Une plume qui explore les frontières entre reportage et fiction
Ce qui frappe dans « L’art du ricochet », c’est la fluidité avec laquelle Nicolas Delesalle navigue entre les genres. D’un côté, le reportage brut, où chaque détail semble puisé dans l’expérience vécue. De l’autre, une écriture romanesque qui transcende le réel pour en extraire une dimension universelle. « Un livre sur cette condition très humaine qui consiste à chercher des étoiles quand la nuit est noire », résume l’auteur. Une phrase qui résume à elle seule l’ambition du texte : transformer l’horreur en une quête poétique.
Les lecteurs y trouveront donc bien plus qu’un simple récit de guerre. C’est une plongée dans l’âme d’un homme confronté à l’absurdité du monde, qui cherche, coûte que coûte, à en tirer une forme de beauté. Entre deux lignes, on devine l’angoisse de l’enfermement, la peur de l’inconnu, mais aussi cette ironie salvatrice qui permet de garder la tête hors de l’eau.
Avec « L’art du ricochet », Nicolas Delesalle signe une œuvre ambitieuse, où se croisent la rigueur du journaliste et la sensibilité du romancier. Un livre qui, loin des clichés, ose aborder la guerre et ses conséquences avec une plume à la fois acérée et tendre. Pour le lecteur, l’enjeu est clair : accepter de se laisser porter par ces ricochets, entre rire et larmes, entre désespoir et espoir.
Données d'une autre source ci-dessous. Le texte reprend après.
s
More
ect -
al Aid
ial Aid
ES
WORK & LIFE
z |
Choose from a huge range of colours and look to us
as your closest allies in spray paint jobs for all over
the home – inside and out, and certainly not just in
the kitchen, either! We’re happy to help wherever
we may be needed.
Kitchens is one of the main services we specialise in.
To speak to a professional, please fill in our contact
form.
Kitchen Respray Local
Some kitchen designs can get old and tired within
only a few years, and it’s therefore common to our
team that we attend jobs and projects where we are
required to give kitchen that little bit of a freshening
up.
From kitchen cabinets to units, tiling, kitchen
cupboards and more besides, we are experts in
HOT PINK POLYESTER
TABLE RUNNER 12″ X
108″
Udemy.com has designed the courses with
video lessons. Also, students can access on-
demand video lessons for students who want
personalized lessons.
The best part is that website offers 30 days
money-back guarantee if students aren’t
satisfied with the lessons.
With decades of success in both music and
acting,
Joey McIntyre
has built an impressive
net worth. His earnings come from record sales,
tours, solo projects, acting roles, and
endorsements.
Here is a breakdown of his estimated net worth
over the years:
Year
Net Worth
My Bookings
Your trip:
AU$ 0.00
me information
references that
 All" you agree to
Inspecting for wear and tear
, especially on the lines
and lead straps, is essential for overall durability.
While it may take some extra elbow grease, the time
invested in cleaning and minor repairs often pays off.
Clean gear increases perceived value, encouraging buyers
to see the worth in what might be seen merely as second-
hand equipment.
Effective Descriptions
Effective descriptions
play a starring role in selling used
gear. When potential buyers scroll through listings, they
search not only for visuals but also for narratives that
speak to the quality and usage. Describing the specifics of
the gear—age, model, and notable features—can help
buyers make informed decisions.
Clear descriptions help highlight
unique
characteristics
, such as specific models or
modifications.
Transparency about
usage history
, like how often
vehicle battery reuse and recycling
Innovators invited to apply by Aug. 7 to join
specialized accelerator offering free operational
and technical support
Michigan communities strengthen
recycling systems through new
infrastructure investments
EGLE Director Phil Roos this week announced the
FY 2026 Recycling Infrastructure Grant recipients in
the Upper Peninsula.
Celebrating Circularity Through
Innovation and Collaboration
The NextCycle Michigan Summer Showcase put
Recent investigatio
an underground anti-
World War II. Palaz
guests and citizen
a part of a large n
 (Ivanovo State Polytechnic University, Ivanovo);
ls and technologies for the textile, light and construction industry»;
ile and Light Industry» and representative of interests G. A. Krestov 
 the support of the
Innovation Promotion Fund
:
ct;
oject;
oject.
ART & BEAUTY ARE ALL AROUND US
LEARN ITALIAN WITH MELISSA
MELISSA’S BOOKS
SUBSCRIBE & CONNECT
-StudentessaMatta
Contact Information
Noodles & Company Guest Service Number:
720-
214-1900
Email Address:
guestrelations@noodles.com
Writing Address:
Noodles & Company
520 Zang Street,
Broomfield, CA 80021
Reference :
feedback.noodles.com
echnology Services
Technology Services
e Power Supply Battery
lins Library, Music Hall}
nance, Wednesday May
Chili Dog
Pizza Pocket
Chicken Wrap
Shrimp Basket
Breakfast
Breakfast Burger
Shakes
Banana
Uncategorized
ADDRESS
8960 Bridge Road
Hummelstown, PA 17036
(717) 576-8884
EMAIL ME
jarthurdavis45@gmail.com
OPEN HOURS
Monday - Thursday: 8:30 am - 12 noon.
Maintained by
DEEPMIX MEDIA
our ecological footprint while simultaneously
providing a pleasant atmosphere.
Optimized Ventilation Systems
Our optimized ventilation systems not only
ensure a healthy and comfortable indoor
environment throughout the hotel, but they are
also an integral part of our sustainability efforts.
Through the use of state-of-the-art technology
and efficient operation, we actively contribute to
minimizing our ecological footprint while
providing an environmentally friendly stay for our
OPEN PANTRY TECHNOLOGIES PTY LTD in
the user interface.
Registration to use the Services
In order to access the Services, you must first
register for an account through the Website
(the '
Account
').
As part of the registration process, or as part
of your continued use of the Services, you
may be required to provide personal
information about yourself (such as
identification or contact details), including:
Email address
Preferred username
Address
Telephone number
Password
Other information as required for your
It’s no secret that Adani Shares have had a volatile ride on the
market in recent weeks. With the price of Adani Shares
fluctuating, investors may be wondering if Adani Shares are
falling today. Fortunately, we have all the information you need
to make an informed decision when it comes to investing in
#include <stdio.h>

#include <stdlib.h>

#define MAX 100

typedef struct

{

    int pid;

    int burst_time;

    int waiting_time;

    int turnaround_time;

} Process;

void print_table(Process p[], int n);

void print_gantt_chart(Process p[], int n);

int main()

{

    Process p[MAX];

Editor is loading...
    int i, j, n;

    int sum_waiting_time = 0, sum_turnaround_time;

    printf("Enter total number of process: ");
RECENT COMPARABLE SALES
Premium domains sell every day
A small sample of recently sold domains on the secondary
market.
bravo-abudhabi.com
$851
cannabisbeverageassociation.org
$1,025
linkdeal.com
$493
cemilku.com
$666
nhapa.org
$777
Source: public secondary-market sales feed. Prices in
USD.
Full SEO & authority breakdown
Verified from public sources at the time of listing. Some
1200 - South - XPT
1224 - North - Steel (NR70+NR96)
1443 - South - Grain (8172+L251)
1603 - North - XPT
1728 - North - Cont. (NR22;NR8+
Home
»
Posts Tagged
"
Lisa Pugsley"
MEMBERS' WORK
L’auteur explique ce choix par la métaphore du ricochet, qui symbolise la capacité à transformer les échecs en opportunités. « C’est une condition très humaine : chercher des étoiles quand la nuit est noire », déclare-t-il. Le titre reflète ainsi la résilience face à l’adversité, un thème central dans son récit.